◆ **DATA SECTION**:

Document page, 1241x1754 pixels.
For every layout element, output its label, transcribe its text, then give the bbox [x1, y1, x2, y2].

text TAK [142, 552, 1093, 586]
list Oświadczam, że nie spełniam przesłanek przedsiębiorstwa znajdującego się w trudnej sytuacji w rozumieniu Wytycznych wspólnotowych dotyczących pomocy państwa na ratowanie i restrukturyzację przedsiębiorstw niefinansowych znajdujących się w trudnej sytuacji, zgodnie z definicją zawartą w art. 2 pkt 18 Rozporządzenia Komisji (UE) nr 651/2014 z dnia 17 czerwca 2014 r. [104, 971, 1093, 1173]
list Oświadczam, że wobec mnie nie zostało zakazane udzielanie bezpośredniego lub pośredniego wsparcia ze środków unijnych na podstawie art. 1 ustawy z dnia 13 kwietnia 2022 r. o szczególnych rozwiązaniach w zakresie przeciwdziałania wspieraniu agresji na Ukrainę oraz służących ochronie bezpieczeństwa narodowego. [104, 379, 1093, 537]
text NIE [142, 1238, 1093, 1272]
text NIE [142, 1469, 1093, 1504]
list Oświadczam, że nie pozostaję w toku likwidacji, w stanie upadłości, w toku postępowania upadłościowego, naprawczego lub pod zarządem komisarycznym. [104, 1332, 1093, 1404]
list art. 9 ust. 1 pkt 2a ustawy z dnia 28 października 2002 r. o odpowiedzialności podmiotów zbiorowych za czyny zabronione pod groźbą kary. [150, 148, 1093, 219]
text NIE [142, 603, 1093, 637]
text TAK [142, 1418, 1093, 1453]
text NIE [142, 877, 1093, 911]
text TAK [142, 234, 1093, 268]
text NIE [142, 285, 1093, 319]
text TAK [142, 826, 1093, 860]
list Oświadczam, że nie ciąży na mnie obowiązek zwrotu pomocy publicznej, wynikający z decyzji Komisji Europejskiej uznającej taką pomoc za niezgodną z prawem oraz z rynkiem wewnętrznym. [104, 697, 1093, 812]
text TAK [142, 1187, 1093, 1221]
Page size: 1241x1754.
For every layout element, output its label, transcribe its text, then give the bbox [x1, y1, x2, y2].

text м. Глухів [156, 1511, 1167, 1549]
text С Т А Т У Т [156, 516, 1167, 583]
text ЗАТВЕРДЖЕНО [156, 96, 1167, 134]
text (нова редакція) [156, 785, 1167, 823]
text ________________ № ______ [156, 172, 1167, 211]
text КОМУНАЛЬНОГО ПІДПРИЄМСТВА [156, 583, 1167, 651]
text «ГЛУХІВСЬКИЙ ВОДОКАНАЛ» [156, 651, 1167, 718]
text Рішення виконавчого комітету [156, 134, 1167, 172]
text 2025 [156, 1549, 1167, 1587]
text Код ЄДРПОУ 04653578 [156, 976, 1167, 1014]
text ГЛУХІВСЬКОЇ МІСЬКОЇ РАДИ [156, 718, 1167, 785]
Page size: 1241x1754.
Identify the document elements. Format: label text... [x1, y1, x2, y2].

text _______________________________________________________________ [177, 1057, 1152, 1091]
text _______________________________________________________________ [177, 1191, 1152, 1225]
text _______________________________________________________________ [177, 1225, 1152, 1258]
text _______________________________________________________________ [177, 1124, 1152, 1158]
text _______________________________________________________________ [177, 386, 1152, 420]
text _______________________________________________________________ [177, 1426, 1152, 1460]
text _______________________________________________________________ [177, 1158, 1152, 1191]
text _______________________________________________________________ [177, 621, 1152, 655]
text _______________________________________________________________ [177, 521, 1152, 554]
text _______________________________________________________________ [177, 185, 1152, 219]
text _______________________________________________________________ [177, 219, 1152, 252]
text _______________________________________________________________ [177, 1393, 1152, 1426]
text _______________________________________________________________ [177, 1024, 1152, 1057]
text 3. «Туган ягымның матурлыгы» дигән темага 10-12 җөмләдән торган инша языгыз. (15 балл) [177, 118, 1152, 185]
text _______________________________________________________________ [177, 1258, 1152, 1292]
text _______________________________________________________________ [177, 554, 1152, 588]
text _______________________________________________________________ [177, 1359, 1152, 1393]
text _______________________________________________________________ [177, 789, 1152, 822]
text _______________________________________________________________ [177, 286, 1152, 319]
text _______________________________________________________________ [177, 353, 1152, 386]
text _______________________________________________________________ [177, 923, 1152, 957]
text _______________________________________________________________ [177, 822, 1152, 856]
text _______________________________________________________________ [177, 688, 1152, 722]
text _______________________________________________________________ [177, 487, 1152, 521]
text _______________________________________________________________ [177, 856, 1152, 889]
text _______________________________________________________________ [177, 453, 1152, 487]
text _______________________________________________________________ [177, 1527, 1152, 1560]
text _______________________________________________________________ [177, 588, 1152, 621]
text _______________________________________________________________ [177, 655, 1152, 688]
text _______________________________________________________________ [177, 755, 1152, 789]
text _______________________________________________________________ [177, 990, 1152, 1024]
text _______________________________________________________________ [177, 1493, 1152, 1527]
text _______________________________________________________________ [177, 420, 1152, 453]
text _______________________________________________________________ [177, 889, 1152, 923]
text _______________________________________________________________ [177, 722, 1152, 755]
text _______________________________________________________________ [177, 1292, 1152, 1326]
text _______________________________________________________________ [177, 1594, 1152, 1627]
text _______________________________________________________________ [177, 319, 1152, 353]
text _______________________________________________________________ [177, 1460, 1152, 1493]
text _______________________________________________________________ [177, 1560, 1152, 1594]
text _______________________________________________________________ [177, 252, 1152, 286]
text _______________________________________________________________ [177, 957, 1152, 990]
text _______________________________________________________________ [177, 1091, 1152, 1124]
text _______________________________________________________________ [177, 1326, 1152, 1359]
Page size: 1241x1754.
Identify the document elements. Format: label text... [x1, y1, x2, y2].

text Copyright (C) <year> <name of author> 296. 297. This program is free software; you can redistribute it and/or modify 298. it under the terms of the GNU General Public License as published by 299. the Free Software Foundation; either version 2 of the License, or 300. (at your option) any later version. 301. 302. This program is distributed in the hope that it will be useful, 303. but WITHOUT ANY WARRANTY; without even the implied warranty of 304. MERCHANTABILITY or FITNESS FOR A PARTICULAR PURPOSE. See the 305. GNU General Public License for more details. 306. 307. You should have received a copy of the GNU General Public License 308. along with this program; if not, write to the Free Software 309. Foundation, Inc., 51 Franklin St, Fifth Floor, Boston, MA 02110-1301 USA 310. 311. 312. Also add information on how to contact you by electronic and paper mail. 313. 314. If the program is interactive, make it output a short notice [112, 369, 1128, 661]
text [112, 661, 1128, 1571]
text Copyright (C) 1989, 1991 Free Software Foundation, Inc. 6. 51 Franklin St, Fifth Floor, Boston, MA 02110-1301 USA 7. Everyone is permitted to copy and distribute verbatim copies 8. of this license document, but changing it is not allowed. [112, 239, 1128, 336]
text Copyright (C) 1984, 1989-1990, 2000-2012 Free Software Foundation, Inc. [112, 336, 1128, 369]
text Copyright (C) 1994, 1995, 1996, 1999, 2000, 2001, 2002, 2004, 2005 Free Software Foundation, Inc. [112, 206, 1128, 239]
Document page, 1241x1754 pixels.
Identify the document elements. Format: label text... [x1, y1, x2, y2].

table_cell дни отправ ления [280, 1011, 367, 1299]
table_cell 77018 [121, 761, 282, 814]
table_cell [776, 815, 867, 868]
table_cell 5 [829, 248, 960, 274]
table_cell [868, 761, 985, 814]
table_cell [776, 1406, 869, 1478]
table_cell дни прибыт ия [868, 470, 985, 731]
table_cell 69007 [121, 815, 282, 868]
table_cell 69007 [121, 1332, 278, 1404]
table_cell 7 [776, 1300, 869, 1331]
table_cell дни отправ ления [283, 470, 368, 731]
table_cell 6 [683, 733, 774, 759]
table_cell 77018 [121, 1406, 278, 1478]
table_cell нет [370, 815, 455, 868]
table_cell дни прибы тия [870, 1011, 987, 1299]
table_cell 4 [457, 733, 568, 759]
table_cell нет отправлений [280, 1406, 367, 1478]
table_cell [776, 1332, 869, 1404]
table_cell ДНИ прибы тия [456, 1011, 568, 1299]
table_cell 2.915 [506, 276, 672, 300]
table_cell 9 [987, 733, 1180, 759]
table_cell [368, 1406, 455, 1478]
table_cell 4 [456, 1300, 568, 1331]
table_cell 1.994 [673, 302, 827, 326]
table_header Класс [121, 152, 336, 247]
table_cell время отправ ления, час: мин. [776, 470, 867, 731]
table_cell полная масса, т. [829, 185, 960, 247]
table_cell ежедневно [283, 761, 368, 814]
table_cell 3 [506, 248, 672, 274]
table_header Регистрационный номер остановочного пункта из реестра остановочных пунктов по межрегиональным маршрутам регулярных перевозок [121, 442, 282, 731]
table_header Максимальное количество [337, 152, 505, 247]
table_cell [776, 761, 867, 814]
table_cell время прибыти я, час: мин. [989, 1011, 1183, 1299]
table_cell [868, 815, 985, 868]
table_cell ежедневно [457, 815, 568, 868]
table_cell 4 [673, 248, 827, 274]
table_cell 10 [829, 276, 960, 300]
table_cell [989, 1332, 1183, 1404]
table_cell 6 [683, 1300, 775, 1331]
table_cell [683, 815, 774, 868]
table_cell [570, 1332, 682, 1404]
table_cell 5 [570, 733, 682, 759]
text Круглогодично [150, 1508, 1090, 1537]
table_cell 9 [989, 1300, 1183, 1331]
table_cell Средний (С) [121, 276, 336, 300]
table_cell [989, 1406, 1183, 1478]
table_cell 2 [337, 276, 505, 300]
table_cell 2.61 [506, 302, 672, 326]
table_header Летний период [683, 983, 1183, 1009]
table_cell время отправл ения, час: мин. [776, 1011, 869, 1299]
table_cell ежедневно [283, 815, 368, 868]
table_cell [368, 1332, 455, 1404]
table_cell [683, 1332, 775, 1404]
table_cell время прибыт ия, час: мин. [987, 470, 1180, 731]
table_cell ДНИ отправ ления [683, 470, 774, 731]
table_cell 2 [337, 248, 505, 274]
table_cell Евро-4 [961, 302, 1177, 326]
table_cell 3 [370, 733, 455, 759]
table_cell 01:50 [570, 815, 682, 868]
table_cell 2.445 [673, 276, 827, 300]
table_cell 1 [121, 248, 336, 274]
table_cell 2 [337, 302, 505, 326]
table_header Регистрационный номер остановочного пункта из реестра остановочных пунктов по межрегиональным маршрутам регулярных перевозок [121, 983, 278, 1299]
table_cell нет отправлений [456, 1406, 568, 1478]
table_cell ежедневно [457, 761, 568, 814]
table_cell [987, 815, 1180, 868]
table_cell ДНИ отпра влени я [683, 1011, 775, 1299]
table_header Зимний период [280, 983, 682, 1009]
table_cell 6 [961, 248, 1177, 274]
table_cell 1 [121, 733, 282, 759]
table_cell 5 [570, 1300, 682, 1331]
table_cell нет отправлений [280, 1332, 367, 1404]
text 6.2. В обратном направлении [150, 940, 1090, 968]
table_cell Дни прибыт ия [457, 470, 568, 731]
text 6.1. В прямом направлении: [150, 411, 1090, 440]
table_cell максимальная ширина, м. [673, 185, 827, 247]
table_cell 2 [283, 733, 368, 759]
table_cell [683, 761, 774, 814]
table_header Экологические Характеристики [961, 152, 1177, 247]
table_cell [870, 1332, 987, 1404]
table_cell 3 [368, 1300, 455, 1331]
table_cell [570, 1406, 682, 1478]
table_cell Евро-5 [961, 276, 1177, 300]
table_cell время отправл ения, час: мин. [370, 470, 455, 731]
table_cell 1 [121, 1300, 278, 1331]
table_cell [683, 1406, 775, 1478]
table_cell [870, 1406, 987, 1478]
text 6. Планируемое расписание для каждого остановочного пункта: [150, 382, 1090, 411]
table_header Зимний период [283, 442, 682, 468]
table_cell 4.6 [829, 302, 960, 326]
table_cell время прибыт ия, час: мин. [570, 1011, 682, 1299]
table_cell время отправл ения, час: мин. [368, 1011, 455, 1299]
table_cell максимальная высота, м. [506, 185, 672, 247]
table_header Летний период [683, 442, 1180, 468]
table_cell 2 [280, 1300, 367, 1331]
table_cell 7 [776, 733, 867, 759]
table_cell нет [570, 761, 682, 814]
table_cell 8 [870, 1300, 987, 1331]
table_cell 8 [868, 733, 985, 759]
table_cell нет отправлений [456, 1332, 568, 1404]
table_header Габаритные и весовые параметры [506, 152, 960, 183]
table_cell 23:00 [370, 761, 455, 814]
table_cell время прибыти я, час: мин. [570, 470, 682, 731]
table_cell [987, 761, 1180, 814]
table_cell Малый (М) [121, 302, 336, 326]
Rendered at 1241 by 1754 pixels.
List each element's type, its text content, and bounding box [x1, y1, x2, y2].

◆ **EXERCISE DIRECTIONS**:
Using the listing above, gather each line that holds the string "период" and copy it.

◆ **SOLVED PROBLEM**:
table_header Летний период [683, 983, 1183, 1009]
table_header Зимний период [280, 983, 682, 1009]
table_header Зимний период [283, 442, 682, 468]
table_header Летний период [683, 442, 1180, 468]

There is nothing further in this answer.